‘Crypto Winter’ Tests 401k Plan Participants’ Faith  

Several challenges hit bitcoin that explain the bulk of the current bear market
401k cryptocurrency
Image credit: © Volodymyr Shtun | Dreamstime.com

The game-changing announcement that Fidelity would allow bitcoin investments in their core 401k plans was undoubtedly one of the biggest cryptocurrency news items of 2022. Unfortunately, no one bothered to tell the market, as evidenced by the roughly 25% drop in bitcoin valuation since the story dropped.

Ben Warwick

But the last few months shouldn’t end the discussion. 

Asset prices rise and fall, and crypto is no exception. According to Matthew Sigel, head of Digital Assets Research at New York-based Van Eck Advisors, the thesis for digital currencies is intact, and advisors should continue to engage clients on how the asset class should be positioned in qualified plans.  

In that spirit, the following three talking points should help advisors navigate the discussion in this most nascent of asset classes.

A perfect storm

According to Sigel, several challenges hit bitcoin that explain the bulk of the current bear market. Weakness in equities is an obvious cause, and as investors reassess their appetite for risk assets, crypto has fallen along with large-cap tech names.  

Another, more esoteric reason for the current drawdown is where bitcoin lies in the so-called “halving cycle.” In a halving event, it takes twice as much computing effort to mine the same amount of bitcoin. “This occurs roughly every four years, and we happen to be right in the middle of the cycle – a period that roughly corresponds with bitcoin price weakness,” says Segal.  

In Sigel’s view, another issue holding back digital assets is the lack of a regulatory framework. He cites New York state’s banning of bitcoin mining as an example. “This legislation will only encourage miners to move to other states,” he says, adding that this decision only adds to the morass surrounding cryptocurrencies.

The need for crypto regulation is glaringly apparent with so-called stablecoins like Luna and TerraUSD, which have dominated the press since their collapse in May. As their name suggests, these cryptocurrencies are pegged to fiat currency such as the dollar or euro and are meant to have a stable price to facilitate commerce in decentralized finance. “The failure of these stablecoins is mainly due to under-collateralization. Their value was supposed to be backed by reserves, and their demise is akin to a bank failure. 

Stablecoins should eventually be able to opt into a regulatory regime that is similar to a money market fund. 

Meeting a higher level of disclosure and safety of asset mix should grant them some sort of regulatory status. But at present, they are unregulated and highly speculative,” says Sigel.

Gateway to crypto

Sigel cites three ways for investors to gain access to virtual currencies and recommends a 0.5% allocation to each of these strategies.

First, “bitcoin stands alone as a uniquely secure cryptographic network,” he says, and direct investment in the currency is a logical way to build a crypto position. There are exchange-traded funds that gain access to the space through publicly traded funds, as well as publicly-traded bitcoin miners. This approach is the most relevant for plan participants.

■ MATERIAL
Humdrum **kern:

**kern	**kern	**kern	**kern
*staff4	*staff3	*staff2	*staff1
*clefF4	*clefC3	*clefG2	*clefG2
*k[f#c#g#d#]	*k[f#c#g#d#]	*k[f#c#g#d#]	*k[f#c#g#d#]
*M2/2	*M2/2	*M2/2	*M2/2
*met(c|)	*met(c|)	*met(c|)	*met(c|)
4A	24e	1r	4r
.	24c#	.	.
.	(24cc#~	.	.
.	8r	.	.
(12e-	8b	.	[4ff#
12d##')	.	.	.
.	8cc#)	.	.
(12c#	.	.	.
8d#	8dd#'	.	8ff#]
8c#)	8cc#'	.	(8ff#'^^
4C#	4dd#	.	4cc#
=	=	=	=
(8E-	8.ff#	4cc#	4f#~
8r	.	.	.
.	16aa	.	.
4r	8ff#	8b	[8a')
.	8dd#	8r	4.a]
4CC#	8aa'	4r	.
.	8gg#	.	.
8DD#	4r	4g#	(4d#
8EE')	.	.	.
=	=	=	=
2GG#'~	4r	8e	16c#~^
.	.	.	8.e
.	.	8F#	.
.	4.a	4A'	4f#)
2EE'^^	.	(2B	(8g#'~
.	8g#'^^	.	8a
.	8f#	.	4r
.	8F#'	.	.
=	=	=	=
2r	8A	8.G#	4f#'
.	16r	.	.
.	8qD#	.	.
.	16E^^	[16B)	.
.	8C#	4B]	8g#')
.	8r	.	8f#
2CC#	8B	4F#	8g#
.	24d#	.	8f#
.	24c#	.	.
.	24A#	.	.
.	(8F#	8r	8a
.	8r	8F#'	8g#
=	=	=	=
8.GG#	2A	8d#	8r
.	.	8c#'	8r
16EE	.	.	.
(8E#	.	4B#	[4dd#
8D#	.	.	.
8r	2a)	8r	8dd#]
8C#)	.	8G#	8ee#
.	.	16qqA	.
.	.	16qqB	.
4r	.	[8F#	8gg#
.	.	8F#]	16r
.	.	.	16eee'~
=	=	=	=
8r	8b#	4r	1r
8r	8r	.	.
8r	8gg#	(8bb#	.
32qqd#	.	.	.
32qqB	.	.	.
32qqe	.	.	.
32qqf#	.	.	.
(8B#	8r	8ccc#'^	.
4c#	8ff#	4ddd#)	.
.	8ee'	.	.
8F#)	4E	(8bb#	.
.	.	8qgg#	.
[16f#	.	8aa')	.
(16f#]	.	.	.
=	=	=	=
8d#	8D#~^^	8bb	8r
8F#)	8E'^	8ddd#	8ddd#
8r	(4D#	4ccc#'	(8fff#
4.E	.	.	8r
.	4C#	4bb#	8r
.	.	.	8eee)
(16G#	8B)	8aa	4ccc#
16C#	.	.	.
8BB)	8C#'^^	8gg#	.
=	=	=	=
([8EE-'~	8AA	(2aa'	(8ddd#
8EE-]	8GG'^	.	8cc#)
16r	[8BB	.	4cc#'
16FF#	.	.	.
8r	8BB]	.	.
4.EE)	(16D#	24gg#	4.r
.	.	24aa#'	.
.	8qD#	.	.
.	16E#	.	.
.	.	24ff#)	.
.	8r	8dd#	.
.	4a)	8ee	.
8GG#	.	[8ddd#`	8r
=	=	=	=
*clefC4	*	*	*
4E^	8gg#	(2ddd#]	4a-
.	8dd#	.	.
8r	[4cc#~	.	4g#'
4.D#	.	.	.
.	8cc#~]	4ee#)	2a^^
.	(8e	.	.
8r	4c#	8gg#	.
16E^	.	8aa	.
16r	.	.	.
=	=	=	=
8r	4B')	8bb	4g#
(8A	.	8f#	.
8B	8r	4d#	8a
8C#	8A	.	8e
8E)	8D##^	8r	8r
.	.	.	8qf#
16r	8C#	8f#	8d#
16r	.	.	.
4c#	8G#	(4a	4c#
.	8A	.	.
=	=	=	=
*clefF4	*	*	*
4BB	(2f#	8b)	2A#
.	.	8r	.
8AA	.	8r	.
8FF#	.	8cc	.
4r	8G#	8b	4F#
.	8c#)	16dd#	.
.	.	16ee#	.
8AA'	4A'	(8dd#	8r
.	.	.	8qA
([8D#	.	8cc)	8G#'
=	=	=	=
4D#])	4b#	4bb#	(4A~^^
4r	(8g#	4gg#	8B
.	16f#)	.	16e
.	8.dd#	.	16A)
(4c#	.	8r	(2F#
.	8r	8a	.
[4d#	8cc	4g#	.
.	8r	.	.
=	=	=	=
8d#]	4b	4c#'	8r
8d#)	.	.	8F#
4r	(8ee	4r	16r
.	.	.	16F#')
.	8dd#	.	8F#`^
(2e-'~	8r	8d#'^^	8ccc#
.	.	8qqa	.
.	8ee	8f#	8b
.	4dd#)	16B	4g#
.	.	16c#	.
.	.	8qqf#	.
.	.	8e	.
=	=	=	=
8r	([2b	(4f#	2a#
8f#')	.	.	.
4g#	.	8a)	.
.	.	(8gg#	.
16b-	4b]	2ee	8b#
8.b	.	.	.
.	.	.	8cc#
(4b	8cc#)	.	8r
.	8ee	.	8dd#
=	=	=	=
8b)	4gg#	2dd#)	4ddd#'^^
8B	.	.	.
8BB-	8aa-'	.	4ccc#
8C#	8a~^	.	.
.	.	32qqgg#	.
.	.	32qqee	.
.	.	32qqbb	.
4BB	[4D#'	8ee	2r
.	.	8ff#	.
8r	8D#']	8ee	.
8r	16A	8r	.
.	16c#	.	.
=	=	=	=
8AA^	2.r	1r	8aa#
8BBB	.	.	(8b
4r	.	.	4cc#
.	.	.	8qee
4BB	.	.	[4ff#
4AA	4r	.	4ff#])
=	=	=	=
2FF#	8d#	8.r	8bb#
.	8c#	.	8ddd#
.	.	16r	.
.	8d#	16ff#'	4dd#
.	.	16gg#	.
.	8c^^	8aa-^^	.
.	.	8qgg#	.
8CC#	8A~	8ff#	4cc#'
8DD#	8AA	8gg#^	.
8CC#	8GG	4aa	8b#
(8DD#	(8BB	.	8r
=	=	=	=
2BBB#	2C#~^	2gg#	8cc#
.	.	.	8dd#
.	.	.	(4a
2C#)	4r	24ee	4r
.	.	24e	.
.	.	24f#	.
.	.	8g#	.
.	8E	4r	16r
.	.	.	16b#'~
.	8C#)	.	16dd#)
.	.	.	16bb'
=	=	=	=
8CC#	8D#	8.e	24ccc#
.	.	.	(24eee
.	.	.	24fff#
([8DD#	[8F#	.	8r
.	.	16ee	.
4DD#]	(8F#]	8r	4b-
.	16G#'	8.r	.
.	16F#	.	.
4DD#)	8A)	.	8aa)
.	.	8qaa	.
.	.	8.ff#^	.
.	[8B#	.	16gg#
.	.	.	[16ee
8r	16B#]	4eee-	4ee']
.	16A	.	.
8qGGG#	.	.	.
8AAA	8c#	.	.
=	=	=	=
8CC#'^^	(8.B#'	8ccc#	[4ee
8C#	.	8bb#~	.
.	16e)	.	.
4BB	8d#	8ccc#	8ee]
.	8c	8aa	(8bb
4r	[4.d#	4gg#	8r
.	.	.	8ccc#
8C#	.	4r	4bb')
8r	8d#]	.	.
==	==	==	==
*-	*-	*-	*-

■ GIVEN INSTRUCTION
Write the next part of the article about bitcoin in 401k plans, picking up after its final sentence. The listing has no connection to the article about bitcoin in 401k plans.

■ RESULT OF THIS TASK
His list also includes gaining access to the 19,000 “tokens,” a type of cryptocurrency that can be used for investment purposes, as a store of value, or participating in lending and borrowing strategies to complement one’s fixed income portfolio.  

In the former approach, investors can gain exposure to promising smart contract technology, which in Sigel’s view represents a revolutionary approach to database management and community-governed networks. If done with the most sophisticated and largest balance sheets in the space, the latter, lending and borrowing strategies still offers compelling yields at an attractive risk. Both these approaches typically require the use of a private investment vehicle, which is currently outside most retirement plans’ scope.

Meanwhile, the integration of crypto and the traditional economy is continuing. In the last month, online payment systems Stripe and PayPal have started accepting bitcoin. Bloomberg recently reported that Citadel and Virtu are building a cryptocurrency trading platform with Fidelity and Schwab.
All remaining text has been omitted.